Le méthodisme est donc indispensable, mais il présente, en outre, cet avantage positif que, par le retour constant de son emploi, il développe, dans le maniement des troupes, une habileté, une précision et une aisance qui facilitent beaucoup le fonctionnement de la machine militaire, en en diminuant les frottements habituels.

On voit ainsi que moins le grade de celui qui dirige l’action est élevé, et plus l’emploi de la méthode devient fréquent et indispensable, que cet emploi diminue de fréquence, par contre, à mesure que le grade s’élève, et qu’il disparaît enfin complètement dans les positions les plus élevées. C’est encore là une des raisons qui font que l’on a plus souvent recours à la méthode dans la tactique que dans la stratégie.

Dans sa plus large acception, la guerre n’est pas un agrégat d’un nombre infini de petits événements, qui se comportent de telle sorte les uns envers les autres dans leurs variétés, que l’on puisse mieux ou moins bien les dominer en y appliquant une méthode meilleure ou pire, mais elle est un ensemble de grands événements d’importance capitale et décisive, et dont chacun demande à être isolément traité. Elle ne ressemble pas à un champ de blé dont, avec une seule et même faux, on peut abattre tous les épis sans tenir compte de la forme particulière de chacune de leurs tiges, mais on la peut comparer à une forêt, aux grands arbres de laquelle le bûcheron ne peut appliquer la cognée, qu’après avoir soigneusement reconnu quelle est la complexion et la direction de chacun de leurs troncs.

On conçoit naturellement que ce soit d’après la nature des choses, et non pas précisément d’après la position occupée par le chef dans l’ordre hiérarchique, qu’il faille déterminer le degré auquel le méthodisme peut atteindre dans l’activité guerrière, et que, s’il s’impose moins tyranniquement dans les positions les plus élevées, c’est uniquement parce que c’est à ces positions que correspond l’activité la plus étendue. Un ordre de bataille constant, une organisation invariable des avant-gardes et des avant-postes sont des méthodes par lesquelles un général en chef lie non seulement les mains à ses sous-ordres, mais se les lie à lui-même aussi dans certains cas. Il va de soi que, lorsque les circonstances l’y engagent, le général peut prendre l’initiative de ces dispositions, mais, lorsqu’elles sont basées sur les propriétés générales des troupes ou des armes, elles peuvent très logiquement aussi être prescrites par la théorie. Il faudrait, par contre, rejeter sans hésitation toute théorie qui aurait la prétention de déterminer des plans de guerre et de campagne, pour les livrer tout faits comme des objets de fabrication mécanique.

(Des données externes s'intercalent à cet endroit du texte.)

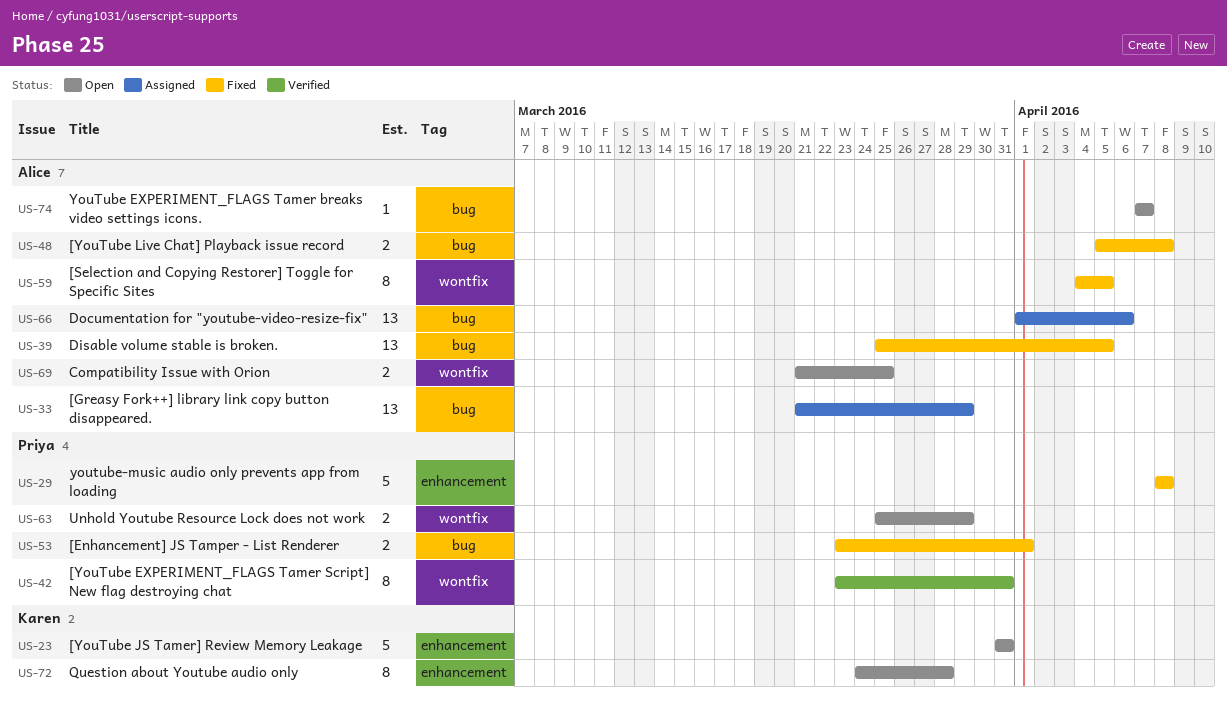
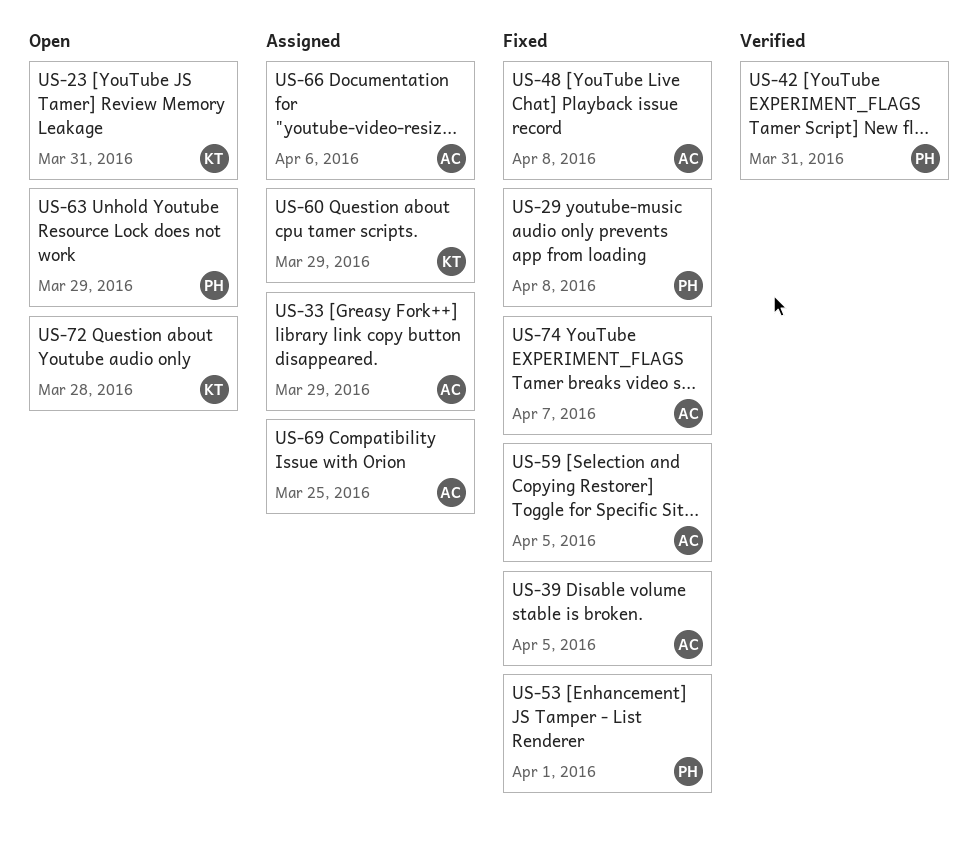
US-60: none -> present
US-69, status: Open -> Assigned
US-74, status: Open -> Fixed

Tant qu’elle ne repose pas sur l’observation raisonnée de la conduite de la guerre, la théorie est insuffisante, et, dès lors, le méthodisme continue à exercer, dans les hauts grades de la hiérarchie militaire, une autorité qu’il n’y devrait pas conserver. Dans ces conditions, en effet, n’ayant pu qu’insuffisamment se former par l’étude et par les relations supérieures de la vie, et leur bon sens naturel se refusant à accepter les raisonnements contradictoires et peu pratiques des théoriciens et des critiques, les hommes qui occupent ces fonctions élevées n’ont d’autre ressource que de s’appuyer sur l’expérience, et, par suite, dans tous les cas qui réclameraient cependant une manière d’agir spéciale, de recourir au méthodisme, en imitant les procédés d’action habituels à leur chef suprême. C’est ainsi que, lorsqu’on voit les généraux du grand Frédéric prendre invariablement l’ordre de bataille dit oblique, ceux de la Révolution française se déployer toujours sur de longues lignes de bataille enveloppantes, et les lieutenants de Bonaparte recourir sans cesse à la sanglante énergie des attaques concentriques en grandes masses, le retour constant du même procédé fait manifestement reconnaître que, à chacune de ces époques, ces généraux ont adopté une seule et même manière d’agir, et que, par conséquent, le méthodisme peut atteindre jusqu’aux confins du commandement suprême. Par contre, lorsqu’une théorie perfectionnée facilitera l’étude de la conduite de la guerre, et formera l’esprit et le jugement des hommes qui sont appelés à occuper les emplois élevés dans l’armée, non seulement le méthodisme n’atteindra plus si haut, mais, s’il est vrai que dans une certaine mesure il soit indispensable, il sera du moins basé sur la théorie elle-même, et n’aura plus le caractère d’une imitation servile. En effet, quelque perfection qu’un grand général apporte dans la conduite de la guerre, sa manière de procéder a toujours quelque chose qui lui est personnel, et plus il en est ainsi, et moins facilement elle se prête à la nature de celui qui la veut imiter.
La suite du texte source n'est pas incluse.